Evaluating Objectives and Key Results (OKRs), past, present and future.
Part 1: Binary Scoring
When I first got going with OKRs about five years ago, we didn’t apply a scoring scale. Each Key Result was either achieved or not. Things were simple. It was binary. If your Key Result was “10 new customers by end of quarter” and you ended the quarter with nine new customers, the Key Result was not met.
In fact, it was assumed that you’d hit 10 customers midway through the quarter, cross out the 10 and raise the bar to 15 and then end the quarter with 20. This approach is sometimes referred to as “set the bar high and overachieve.”
It was an unwritten rule that if your team achieved its Objectives, your team would be more celebrated and more likely to get promotions. Your team was successful to the extent that the OKRs were achieved.
To be clear, individuals on the team that achieved its Objectives were more likely to get a bonus. After all, shouldn’t a bonus be tied to success?
This system didn’t always work well nor did it claim to be perfect. Suppose a team actually had the Key Result “10 new customers” but ended up with nine. There would be a sense of failure given that we had a binary scoring system. In other words, nine was interpreted as “falling short.” Not by much, but still, the feeling was one of losing.
To combat the black and white nature of a binary scoring system, more refined scoring systems were developed in the OKRs space.
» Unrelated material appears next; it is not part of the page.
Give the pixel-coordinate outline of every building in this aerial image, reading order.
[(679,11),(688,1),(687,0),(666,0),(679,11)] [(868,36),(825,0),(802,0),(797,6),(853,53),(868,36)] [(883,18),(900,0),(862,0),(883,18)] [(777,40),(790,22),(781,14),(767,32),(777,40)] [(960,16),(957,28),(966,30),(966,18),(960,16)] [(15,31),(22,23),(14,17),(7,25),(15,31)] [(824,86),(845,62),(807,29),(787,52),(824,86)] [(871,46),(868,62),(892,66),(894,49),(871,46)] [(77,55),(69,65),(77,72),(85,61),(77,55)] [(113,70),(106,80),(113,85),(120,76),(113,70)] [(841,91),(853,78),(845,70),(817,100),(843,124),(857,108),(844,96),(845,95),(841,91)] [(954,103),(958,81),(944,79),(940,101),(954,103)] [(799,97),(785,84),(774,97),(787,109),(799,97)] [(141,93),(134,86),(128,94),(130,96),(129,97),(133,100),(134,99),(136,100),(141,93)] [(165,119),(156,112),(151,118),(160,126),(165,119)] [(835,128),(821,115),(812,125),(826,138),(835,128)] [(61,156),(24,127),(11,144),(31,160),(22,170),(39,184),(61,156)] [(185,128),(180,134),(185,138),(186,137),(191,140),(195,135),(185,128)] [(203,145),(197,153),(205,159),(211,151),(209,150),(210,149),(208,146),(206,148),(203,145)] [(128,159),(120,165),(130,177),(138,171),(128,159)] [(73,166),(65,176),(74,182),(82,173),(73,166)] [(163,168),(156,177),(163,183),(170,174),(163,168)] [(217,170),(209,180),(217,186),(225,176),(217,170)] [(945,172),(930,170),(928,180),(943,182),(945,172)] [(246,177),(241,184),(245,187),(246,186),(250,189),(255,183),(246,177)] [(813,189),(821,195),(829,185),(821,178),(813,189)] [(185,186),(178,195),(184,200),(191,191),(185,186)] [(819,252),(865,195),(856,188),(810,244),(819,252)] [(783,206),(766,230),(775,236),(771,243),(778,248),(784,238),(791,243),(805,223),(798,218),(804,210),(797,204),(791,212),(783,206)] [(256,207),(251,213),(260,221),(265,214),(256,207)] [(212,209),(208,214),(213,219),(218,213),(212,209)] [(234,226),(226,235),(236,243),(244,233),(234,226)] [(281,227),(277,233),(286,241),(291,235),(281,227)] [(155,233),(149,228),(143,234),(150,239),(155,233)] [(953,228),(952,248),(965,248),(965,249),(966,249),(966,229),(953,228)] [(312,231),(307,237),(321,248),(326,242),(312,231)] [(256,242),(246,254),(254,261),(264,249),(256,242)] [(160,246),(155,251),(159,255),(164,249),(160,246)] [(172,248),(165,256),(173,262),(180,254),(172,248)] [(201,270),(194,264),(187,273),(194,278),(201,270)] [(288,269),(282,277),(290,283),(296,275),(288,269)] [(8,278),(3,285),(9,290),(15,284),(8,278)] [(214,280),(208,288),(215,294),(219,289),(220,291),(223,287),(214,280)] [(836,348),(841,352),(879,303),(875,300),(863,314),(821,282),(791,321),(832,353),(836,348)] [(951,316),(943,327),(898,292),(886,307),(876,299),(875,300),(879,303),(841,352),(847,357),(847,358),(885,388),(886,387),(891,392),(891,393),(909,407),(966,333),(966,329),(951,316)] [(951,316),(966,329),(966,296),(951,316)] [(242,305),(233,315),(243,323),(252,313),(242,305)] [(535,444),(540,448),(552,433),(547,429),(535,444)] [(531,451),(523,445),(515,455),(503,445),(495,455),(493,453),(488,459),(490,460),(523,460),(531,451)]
If we look at Google for example, we can see how the introduction of a scaled scoring system adds an additional degree of sophistication that works well with their culture.
Part 2: Google-Style Grading on a 0-1 Scale
I first learned about how Google grades OKRs about the time the Google Ventures video came out in 2013. The idea was to standardize how all OKRs are scored across the organization with 1 representing a complete achievement, 0.5 as “pretty good” and 0 as “no progress.” At Google, the culture values stretch goals. So much so that scoring all 1s on your OKRs means you didn’t set your goals high enough. Now I recently heard a story about a Googler who set goals very high and then went on to achieve all them. Apparently, everyone assumed he sandbagged. I’m not 100% sure this story is true, but given the number of people working at Google, it’s likely that this scenario has occurred multiple times.
I see how Google’s normalized scoring model can be effective to an extent. It gives everyone a way of knowing how to measure success. While it may not be perfect, it is certainly more effective than a 0/1 or yes/no-binary method of scoring. If nothing else, it standardizes the conversations and streamlines communication about performance on Objectives.
As an OKRs coach, I find most organizations that implement a scoring system either score the Key Results at the end of the quarter only or at several intervals during the quarter. However, they generally do not define scoring criteria as part of the definition of the Key Result. If you want to use a standardized scoring system, the scoring criteria for each Key Result MUST be defined as part of the creation of the Key Result. In these cases, I would argue that a Key Result is not finalized until the team agrees on the scoring criteria. The conversation about what makes a “.3” or a “.7” is also not very interesting unless we define the “.3” and the “.7”. After discussing this with Vincent Drucker, I’ve arrived on the following guidelines that my clients are finding very useful:
Key insight from OKRs coaching:Gamify OKRs by including a consistent scoring system (aka grades) for every Key Result
Here’s an example showing the power of defining scoring criteria upfront for a Key Result.
Key Result: Launch new product ABC with 10 active users by end of Q3
- Grade 0.3 = Prototype tested by 3 internal users
- Grade 0.7 = Prototype tested and approved with launch date in Q4
- Grade 1.0 = Product launched with 10 active users
This forces a conversation about what is aspirational versus realistic. The Engineering team may come back and say that even the 0.3 score is going to be difficult. Having these conversations before finalizing the Key Result ensures everyone’s on the same page from the start.
An alternative approach to scoring Key Results that I first heard about from a super-cool colleague* takes yet another approach to scoring OKRs that emphasizes the future rather than the past, adding another layer of sophistication to the scoring model.
Part 3: Predictive Scoring
Most organizations that approach me for help with OKRs do have some form of scoring OKRs. However, their scores focus exclusively on “progress to date.” This generates a data point for each Key Result in the form of “X% complete.”
This data may have some value; however, more and more OKRs users are starting to include a predictive element to their scoring. Let’s go back the “10 new customers” Key Result to analyze why predictive scoring is gaining so much traction.
Say you signed six customers in the first month of the quarter. Great, you’re 60% complete! However, say you do not believe your team will sign any more customers because the pipeline is dry or a key sales representative just left for another job. If you had a way of communicating that, you’ve lost confidence and feel this Key Result will stay at 60% and will not be met, you could alert your colleagues. Predictive scoring serves as an early warning system, driving earlier communication to better manage expectations and leadership avoid surprises.
I predict scoring systems will continue to evolve. While some organizations getting started with OKRs may not grasp the importance of scoring, my prediction is that scoring will continue to be one of the most critical variables to get right for your organization to ensure a successful OKRs deployment for the long term. Some organizations may wind up taking a hybrid approach that combines predictive and historical scoring for OKRs.
However, when you score OKRs, remember the intent is to communicate targets, manage expectations and enable continuous learning.